■ PASSAGE:

• • • • • • •

TeamCity On-Premises 2022.10 Help

Install Multiple Agents on One Machine

If a machine is capable of running several concurrent builds, you can install multiple TeamCity agents on it. However, we recommend running a single agent per (virtual) machine to minimize builds cross-influence and make builds more predictable.

TeamCity treats all agents equally regardless of whether they are installed on the same or on different machines.

When installing multiple TeamCity build agents on the same machine, consider the following:

  • The builds running on such agents should not conflict for any resource (common disk directories, OS processes, OS temp directories).

  • Depending on the hardware and the builds' specifics, you may experience degraded building performance. Ensure there are no disk, memory, or CPU bottlenecks when several builds are running at the same time.

After having one agent installed, you can install additional agents by following the regular installation procedure (see an exception for the Windows service below), but make sure that:

  • The agents are installed using different OS users so that user-level resources (like Maven/Gradle/NuGet local artifact caches) do not conflict.

• • • • • • •

■ YOUR ASSIGNMENT: Reproduce the TeamCity help text verbatim from "Install Multiple Agents" up to and including "builds more predictable.". The items that follow are taken from a separate source and are unrelated to the TeamCity help text.

• • • • • • •

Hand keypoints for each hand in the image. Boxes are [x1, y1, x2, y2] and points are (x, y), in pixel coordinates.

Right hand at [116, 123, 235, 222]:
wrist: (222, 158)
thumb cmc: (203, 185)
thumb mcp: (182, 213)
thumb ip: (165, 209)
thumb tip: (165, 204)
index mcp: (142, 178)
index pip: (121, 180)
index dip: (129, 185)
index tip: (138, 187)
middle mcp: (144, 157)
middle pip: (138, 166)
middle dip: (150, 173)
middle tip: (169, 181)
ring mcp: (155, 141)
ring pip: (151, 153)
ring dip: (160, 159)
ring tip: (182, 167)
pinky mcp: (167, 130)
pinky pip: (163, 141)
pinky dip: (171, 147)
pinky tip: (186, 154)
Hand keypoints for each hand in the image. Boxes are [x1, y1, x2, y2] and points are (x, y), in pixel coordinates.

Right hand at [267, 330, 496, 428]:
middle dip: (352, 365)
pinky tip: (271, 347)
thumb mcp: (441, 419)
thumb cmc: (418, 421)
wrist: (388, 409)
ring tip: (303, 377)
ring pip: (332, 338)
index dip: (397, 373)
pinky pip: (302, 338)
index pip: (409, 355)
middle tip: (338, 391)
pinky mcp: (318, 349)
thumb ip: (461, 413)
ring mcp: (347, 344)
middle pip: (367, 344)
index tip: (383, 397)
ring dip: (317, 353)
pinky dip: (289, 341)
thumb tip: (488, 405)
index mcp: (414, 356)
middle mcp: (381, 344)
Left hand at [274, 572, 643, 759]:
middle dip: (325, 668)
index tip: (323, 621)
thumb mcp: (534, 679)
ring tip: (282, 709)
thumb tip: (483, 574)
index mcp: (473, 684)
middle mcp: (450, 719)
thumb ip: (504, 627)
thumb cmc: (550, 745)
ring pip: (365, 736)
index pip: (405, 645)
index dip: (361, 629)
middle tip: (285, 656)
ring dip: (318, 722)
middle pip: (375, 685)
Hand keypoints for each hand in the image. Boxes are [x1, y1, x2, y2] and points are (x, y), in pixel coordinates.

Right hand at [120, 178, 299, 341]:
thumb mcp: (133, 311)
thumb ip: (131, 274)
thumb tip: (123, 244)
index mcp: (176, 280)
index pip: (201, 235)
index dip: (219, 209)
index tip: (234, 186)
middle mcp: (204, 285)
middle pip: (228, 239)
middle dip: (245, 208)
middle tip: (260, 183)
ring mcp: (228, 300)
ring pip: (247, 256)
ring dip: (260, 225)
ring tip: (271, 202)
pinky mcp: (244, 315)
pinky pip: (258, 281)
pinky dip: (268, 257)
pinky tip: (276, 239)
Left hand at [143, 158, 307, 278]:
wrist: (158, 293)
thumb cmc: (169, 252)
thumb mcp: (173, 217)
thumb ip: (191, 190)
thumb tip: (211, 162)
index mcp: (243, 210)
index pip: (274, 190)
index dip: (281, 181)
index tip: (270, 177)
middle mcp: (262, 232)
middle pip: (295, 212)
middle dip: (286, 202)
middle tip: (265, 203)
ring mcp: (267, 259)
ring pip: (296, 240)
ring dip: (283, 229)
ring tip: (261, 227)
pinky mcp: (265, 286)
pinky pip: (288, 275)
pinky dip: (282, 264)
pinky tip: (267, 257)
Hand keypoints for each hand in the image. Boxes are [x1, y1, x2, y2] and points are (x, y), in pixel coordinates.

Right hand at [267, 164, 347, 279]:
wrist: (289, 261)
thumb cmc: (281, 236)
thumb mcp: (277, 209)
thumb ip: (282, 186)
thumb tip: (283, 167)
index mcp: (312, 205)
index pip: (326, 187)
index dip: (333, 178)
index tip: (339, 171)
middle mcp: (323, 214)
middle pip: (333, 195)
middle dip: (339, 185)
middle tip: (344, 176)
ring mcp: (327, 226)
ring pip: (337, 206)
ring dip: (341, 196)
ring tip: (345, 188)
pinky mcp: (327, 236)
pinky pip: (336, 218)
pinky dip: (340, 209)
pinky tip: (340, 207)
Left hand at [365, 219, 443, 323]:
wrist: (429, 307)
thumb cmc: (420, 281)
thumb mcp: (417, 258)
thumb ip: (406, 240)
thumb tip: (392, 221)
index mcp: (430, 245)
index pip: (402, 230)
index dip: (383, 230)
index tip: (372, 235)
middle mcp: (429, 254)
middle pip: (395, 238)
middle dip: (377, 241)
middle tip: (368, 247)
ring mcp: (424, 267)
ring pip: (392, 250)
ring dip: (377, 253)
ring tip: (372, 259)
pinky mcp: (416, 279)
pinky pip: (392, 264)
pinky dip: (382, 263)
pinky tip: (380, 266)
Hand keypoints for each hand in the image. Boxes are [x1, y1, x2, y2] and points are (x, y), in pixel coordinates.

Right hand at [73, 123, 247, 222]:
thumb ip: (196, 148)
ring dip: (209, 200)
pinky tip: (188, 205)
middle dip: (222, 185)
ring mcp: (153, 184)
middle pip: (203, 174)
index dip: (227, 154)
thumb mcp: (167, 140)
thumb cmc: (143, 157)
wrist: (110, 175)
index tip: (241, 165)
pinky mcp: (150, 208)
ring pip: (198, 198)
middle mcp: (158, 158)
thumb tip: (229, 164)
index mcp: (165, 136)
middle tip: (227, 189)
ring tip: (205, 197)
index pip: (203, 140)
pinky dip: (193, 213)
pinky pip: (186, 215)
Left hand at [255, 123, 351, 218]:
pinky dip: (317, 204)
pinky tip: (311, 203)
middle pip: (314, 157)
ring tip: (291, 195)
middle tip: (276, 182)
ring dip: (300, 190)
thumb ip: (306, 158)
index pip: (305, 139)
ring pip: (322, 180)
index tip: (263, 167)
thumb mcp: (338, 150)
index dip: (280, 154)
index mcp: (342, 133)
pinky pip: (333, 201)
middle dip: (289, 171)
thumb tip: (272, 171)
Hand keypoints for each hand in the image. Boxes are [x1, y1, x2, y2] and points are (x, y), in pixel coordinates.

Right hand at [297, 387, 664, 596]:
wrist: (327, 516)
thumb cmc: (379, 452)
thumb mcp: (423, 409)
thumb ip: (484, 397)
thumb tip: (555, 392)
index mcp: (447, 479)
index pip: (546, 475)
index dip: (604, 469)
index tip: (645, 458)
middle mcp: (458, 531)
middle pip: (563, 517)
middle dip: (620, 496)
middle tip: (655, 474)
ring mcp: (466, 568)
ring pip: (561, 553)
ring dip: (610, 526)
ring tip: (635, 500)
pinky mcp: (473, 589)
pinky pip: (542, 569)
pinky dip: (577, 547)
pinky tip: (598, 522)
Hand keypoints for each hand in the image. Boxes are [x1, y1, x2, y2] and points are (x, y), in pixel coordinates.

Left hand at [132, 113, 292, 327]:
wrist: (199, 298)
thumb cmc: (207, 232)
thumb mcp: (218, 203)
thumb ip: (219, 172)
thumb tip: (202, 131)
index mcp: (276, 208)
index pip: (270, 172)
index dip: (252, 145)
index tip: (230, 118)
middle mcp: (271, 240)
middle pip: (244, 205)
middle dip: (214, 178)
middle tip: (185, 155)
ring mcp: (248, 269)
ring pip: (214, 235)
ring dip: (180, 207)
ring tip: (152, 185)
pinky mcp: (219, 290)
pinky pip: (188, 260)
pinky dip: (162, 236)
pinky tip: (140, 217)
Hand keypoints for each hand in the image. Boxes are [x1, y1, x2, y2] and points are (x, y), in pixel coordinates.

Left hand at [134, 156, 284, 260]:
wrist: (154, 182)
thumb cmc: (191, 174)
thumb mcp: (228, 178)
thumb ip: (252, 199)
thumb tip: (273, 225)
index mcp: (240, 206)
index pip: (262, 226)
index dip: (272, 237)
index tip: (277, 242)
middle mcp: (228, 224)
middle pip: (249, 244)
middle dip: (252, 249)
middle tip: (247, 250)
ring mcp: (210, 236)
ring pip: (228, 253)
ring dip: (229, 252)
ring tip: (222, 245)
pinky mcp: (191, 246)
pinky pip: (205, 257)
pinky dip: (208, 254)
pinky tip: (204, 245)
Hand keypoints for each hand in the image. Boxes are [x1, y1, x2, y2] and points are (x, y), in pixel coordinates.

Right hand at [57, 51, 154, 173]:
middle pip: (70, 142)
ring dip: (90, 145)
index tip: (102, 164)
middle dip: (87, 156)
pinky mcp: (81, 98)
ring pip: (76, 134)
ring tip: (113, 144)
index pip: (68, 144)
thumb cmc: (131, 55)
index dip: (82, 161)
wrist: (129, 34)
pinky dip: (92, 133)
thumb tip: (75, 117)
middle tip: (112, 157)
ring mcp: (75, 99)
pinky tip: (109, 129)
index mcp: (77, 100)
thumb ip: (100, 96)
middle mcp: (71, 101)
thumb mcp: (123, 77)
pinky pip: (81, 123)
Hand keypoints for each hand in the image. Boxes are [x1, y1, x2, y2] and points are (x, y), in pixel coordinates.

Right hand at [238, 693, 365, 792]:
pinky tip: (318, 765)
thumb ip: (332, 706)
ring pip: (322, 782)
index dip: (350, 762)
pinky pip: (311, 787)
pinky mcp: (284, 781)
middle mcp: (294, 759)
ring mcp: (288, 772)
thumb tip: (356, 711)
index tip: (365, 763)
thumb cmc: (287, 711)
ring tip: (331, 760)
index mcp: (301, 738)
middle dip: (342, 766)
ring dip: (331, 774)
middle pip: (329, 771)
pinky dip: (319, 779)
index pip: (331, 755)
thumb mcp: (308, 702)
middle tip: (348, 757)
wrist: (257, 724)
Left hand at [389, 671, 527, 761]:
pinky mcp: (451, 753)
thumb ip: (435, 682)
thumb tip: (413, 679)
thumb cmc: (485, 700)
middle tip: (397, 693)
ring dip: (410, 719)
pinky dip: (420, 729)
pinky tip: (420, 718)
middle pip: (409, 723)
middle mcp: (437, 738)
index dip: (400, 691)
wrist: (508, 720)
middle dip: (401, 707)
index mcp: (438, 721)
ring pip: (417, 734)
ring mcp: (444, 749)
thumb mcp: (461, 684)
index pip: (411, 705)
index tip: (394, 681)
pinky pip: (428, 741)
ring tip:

• • • • • • •

■ TASK ANSWER:
Install Multiple Agents on One Machine

If a machine is capable of running several concurrent builds, you can install multiple TeamCity agents on it. However, we recommend running a single agent per (virtual) machine to minimize builds cross-influence and make builds more predictable.